Please repeat the entries below exactly as written, leaving out any images.

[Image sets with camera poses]
_ _ _ _ _ _ _
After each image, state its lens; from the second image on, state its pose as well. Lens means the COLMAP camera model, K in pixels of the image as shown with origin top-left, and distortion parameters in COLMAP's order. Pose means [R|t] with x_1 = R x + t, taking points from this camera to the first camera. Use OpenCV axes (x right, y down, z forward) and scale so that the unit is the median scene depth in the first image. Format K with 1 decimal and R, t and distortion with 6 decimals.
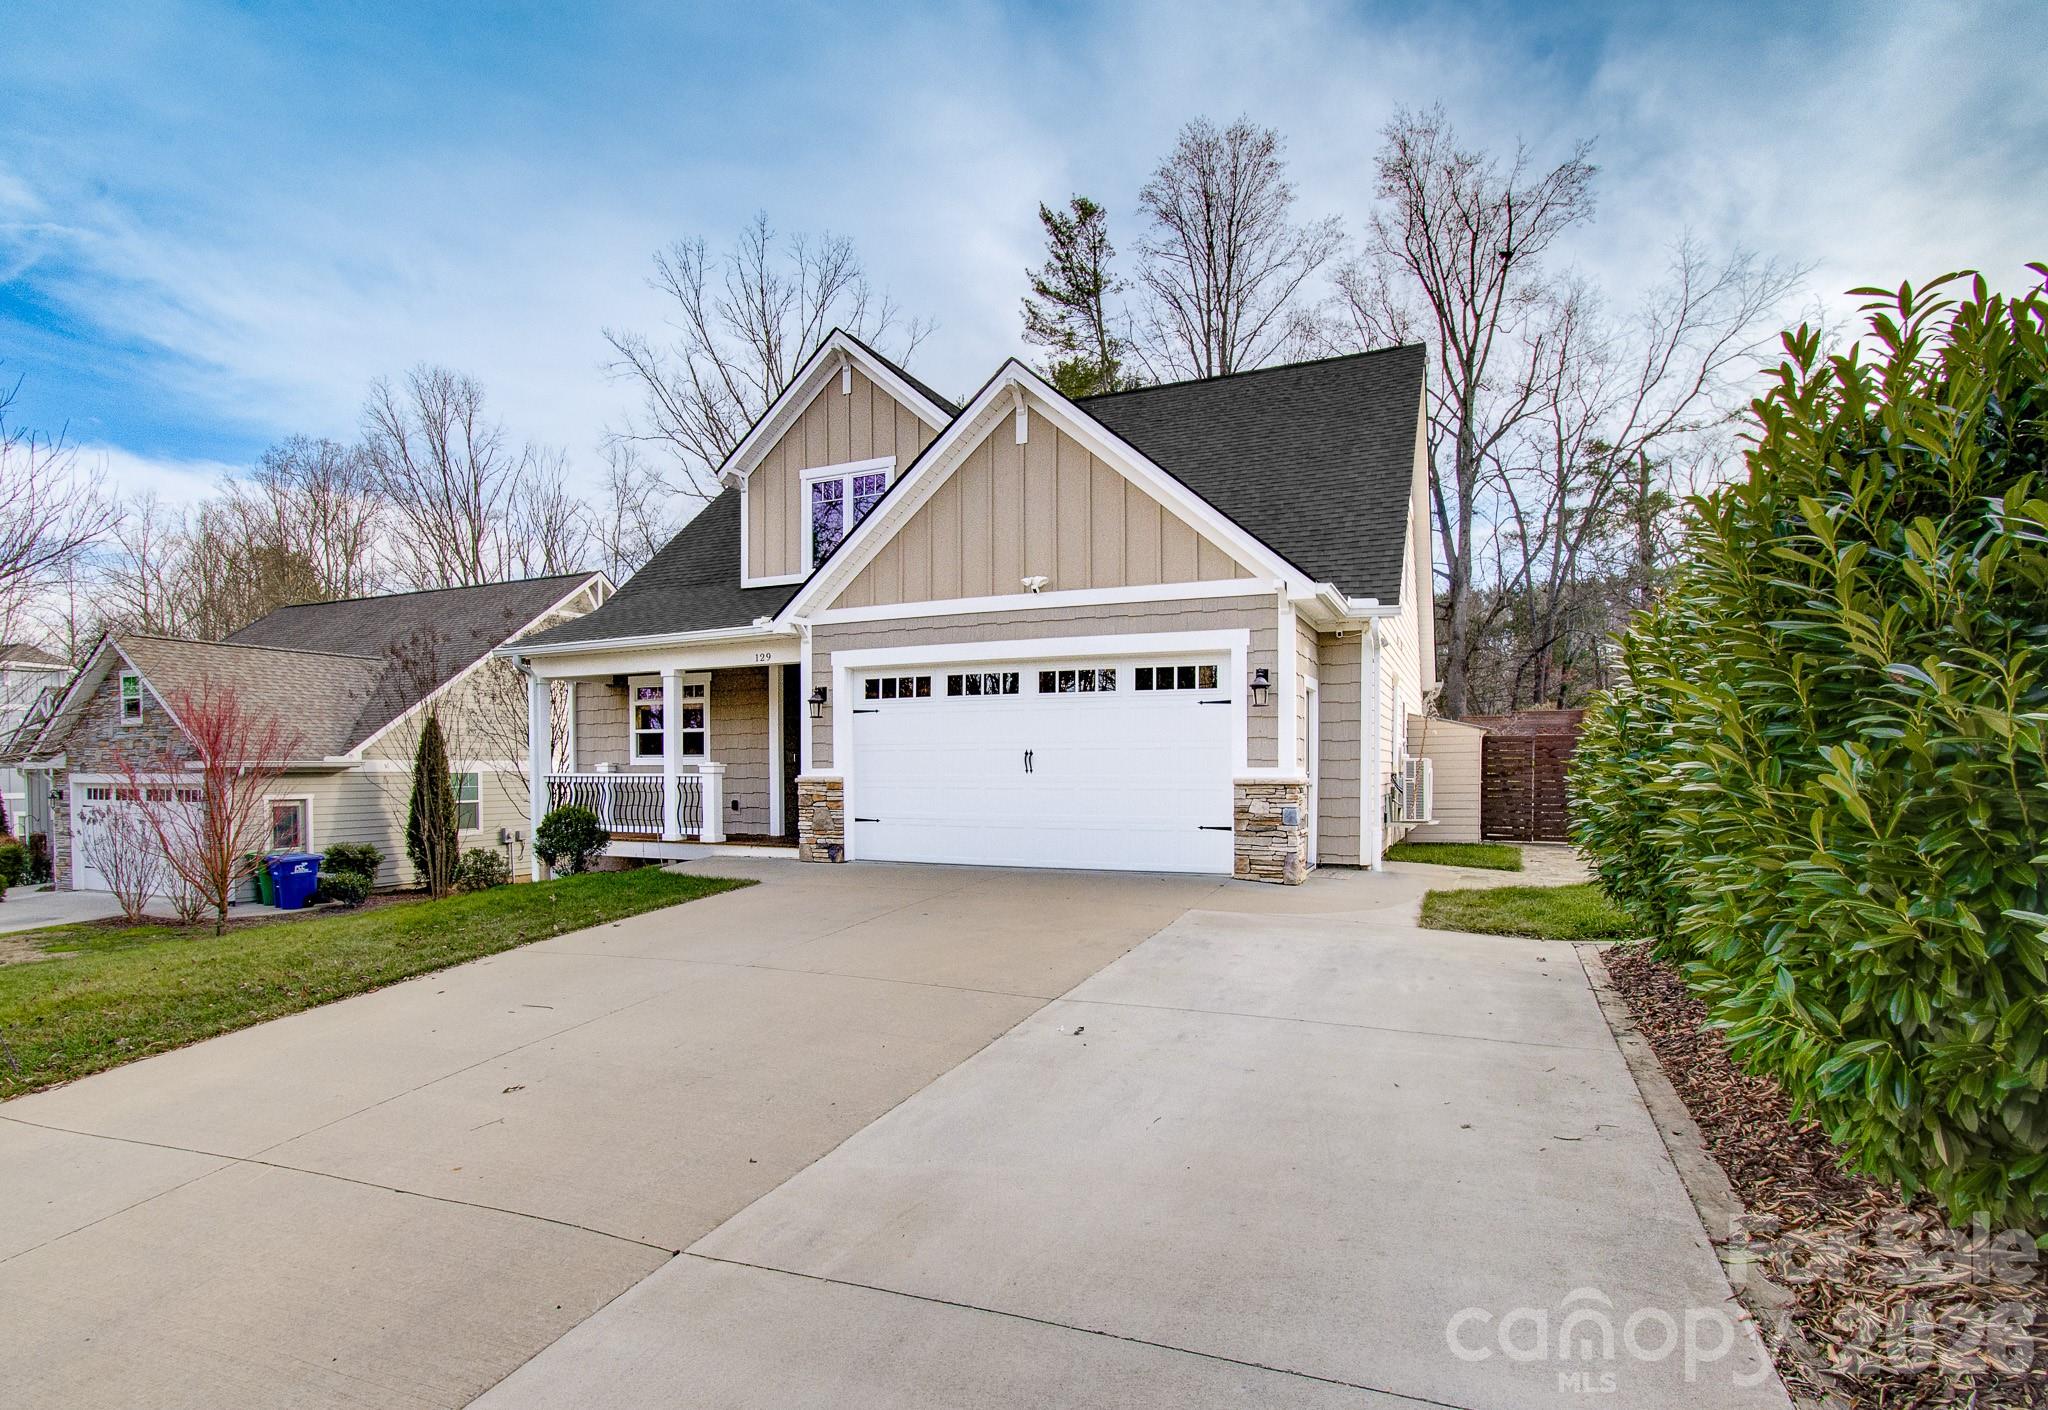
lens RADIAL K [[1081.7, 0, 946.5], [0, 1081.7, 800.7], [0, 0, 1]] dist [-0.006461, -0.000781]
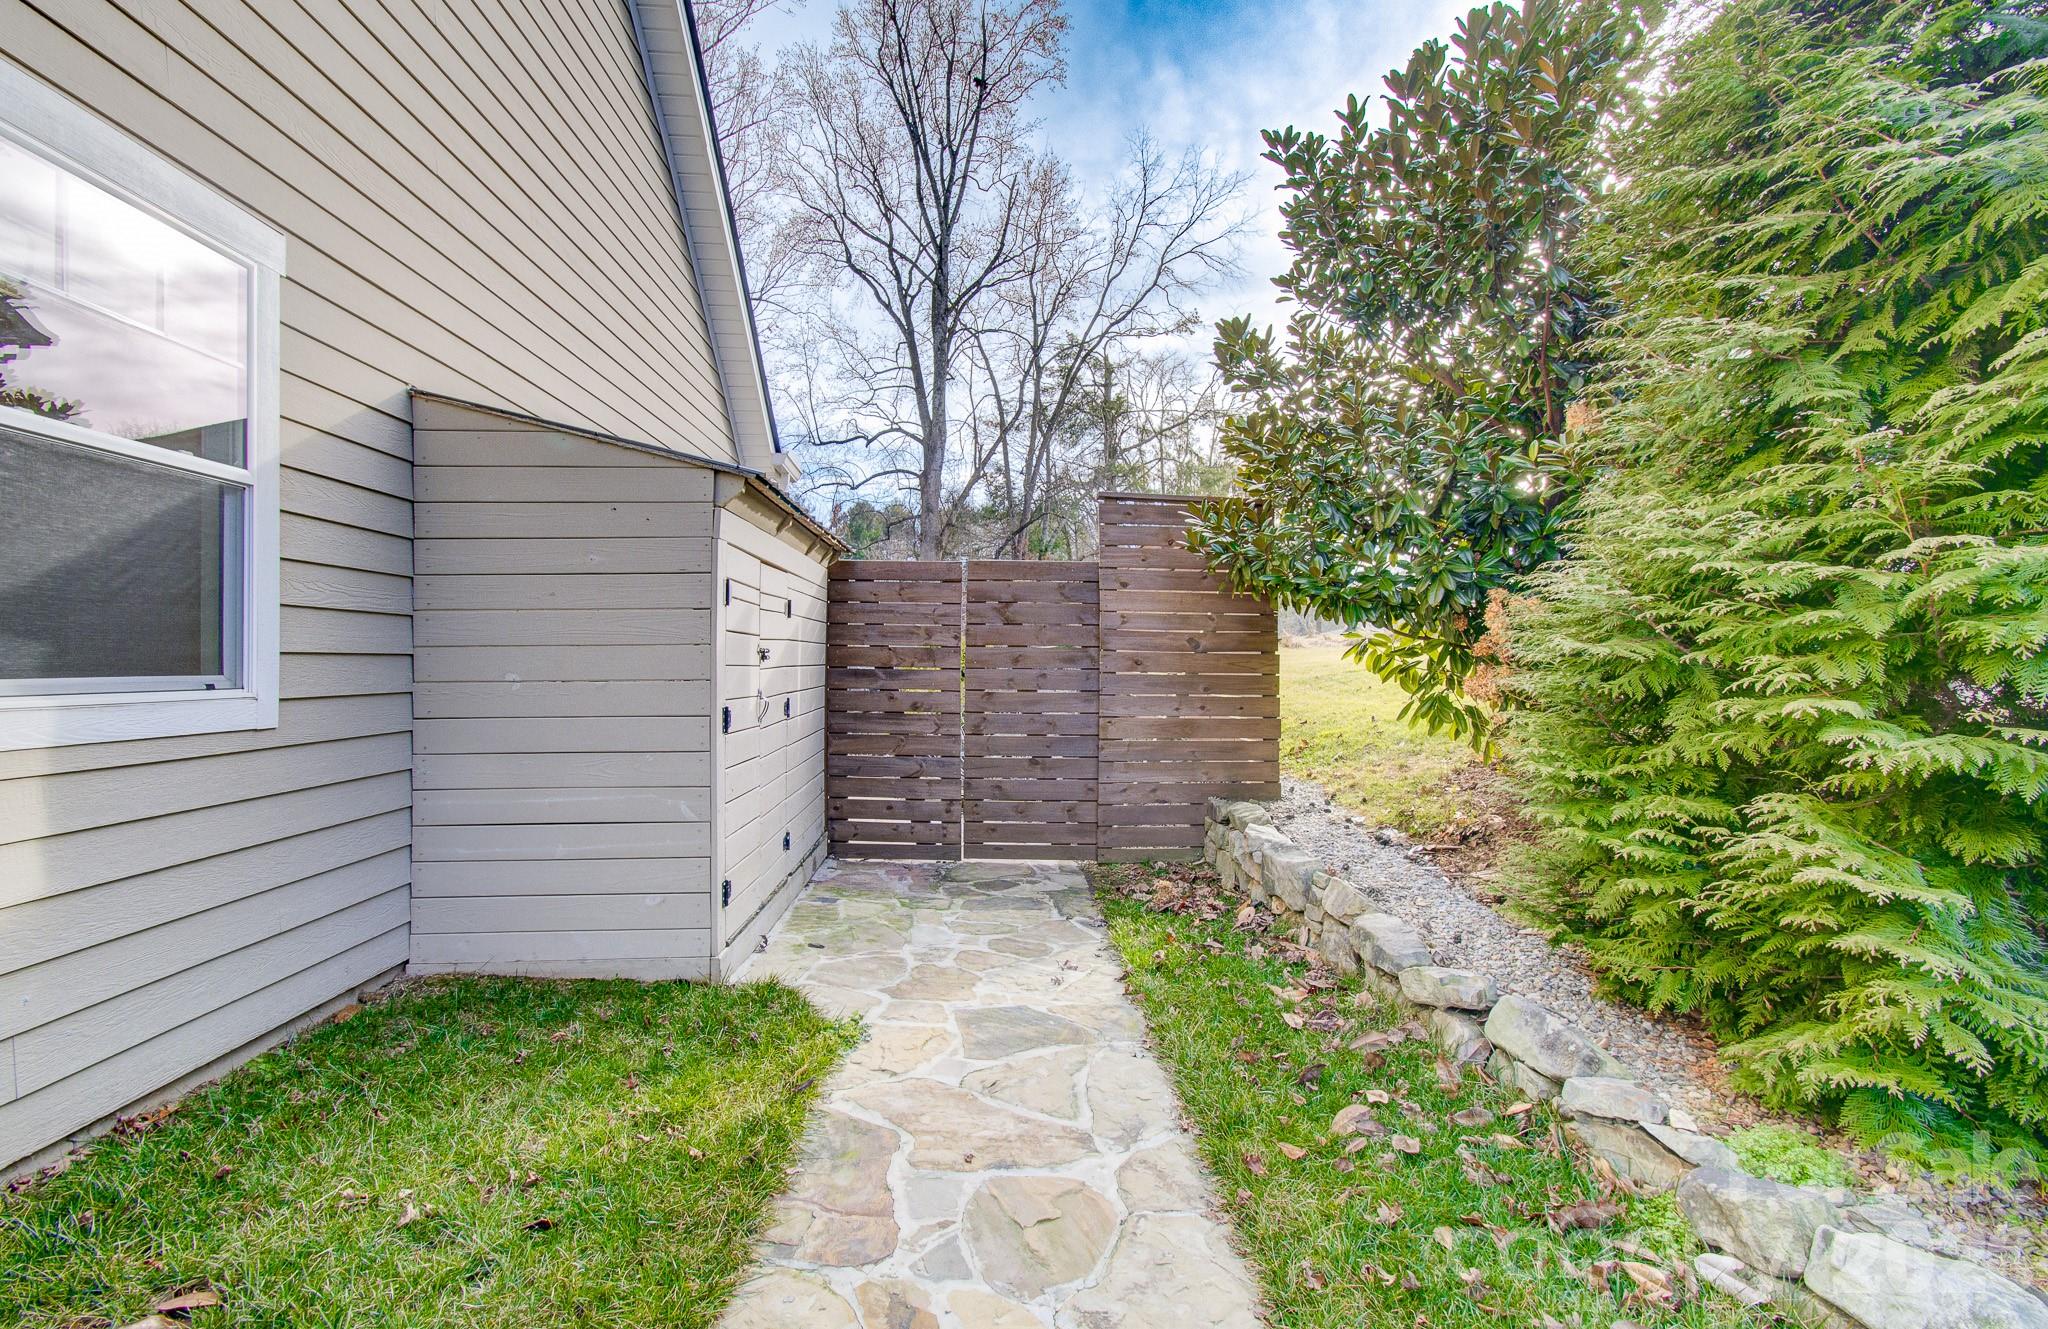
lens RADIAL K [[908.1, 0, 1015.0], [0, 908.1, 661.3], [0, 0, 1]] dist [0.003403, -0.001855]
pose [[0.881584, 0.011020, 0.471898, 0.186515], [0.003770, 0.999531, -0.030383, -0.008323], [-0.472012, 0.028564, 0.881129, 0.325059]]
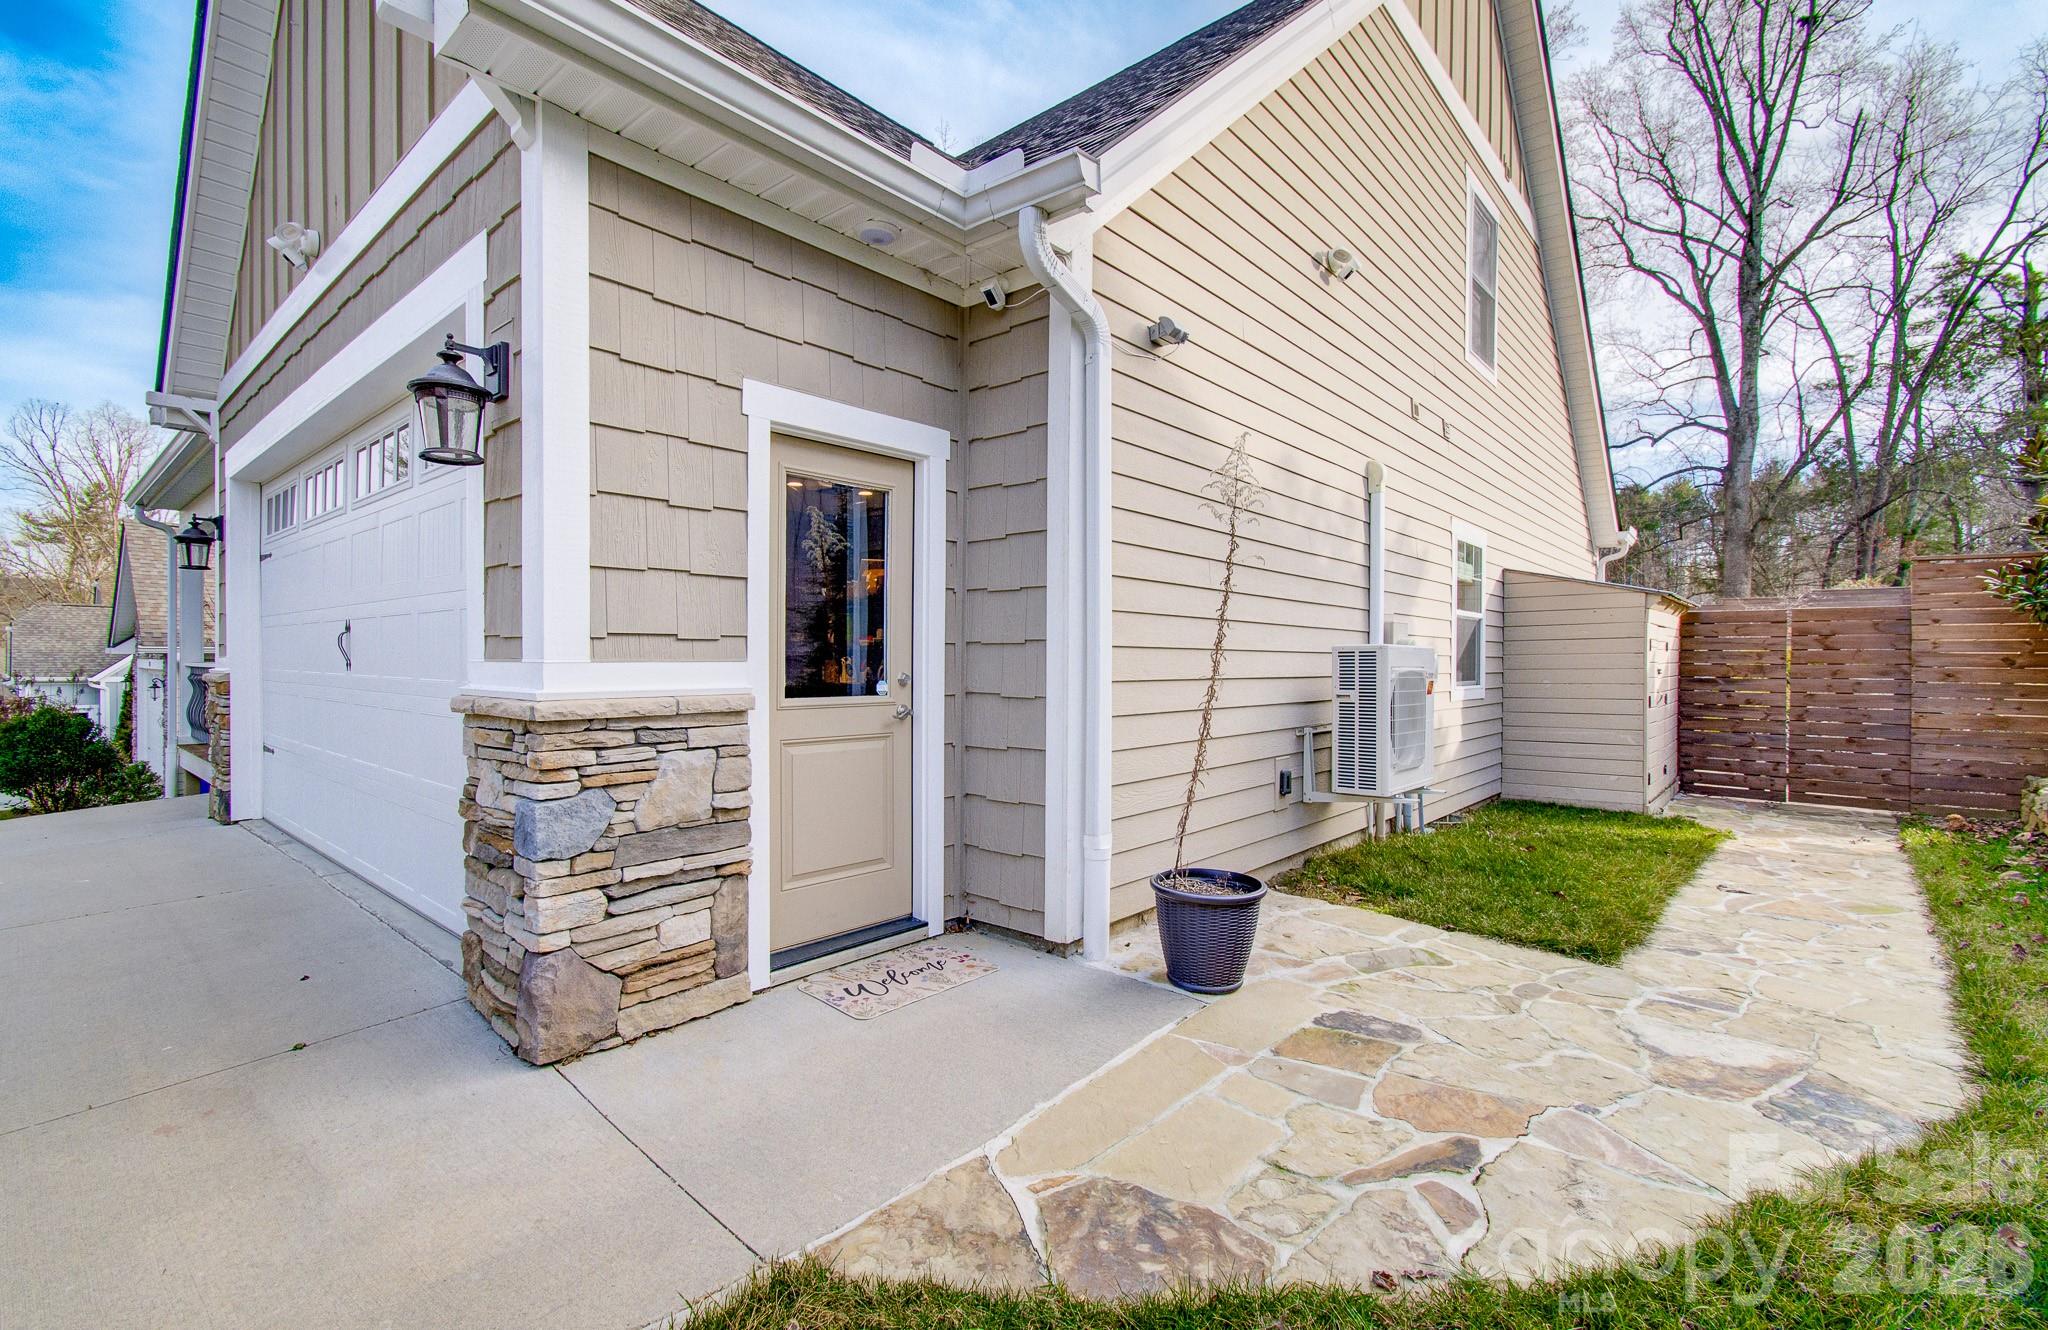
lens RADIAL K [[908.1, 0, 1007.5], [0, 908.1, 666.6], [0, 0, 1]] dist [0.003403, -0.001855]
pose [[0.963717, 0.009095, -0.266771, 0.126513], [-0.015685, 0.999622, -0.022583, -0.006552], [0.266465, 0.025948, 0.963495, 0.198915]]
_ _ _ _ _ _ _
* **Problem solution**:
After each image, state its lens; from the second image on, state its pose as well. Lens means the COLMAP camera model, K in pixels of the image as shown with origin top-left, and distortion parameters in COLMAP's order. Pose means [R|t] with x_1 = R x + t, taking points from this camera to the first camera. Use OpenCV axes (x right, y down, z forward) and scale so that the unit is the median scene depth in the first image. Format K with 1 decimal and R, t and distortion with 6 decimals.
lens RADIAL K [[1081.7, 0, 946.5], [0, 1081.7, 800.7], [0, 0, 1]] dist [-0.006461, -0.000781]
lens RADIAL K [[908.1, 0, 1015.0], [0, 908.1, 661.3], [0, 0, 1]] dist [0.003403, -0.001855]
pose [[0.881584, 0.011020, 0.471898, 0.186515], [0.003770, 0.999531, -0.030383, -0.008323], [-0.472012, 0.028564, 0.881129, 0.325059]]
lens RADIAL K [[908.1, 0, 1007.5], [0, 908.1, 666.6], [0, 0, 1]] dist [0.003403, -0.001855]
pose [[0.963717, 0.009095, -0.266771, 0.126513], [-0.015685, 0.999622, -0.022583, -0.006552], [0.266465, 0.025948, 0.963495, 0.198915]]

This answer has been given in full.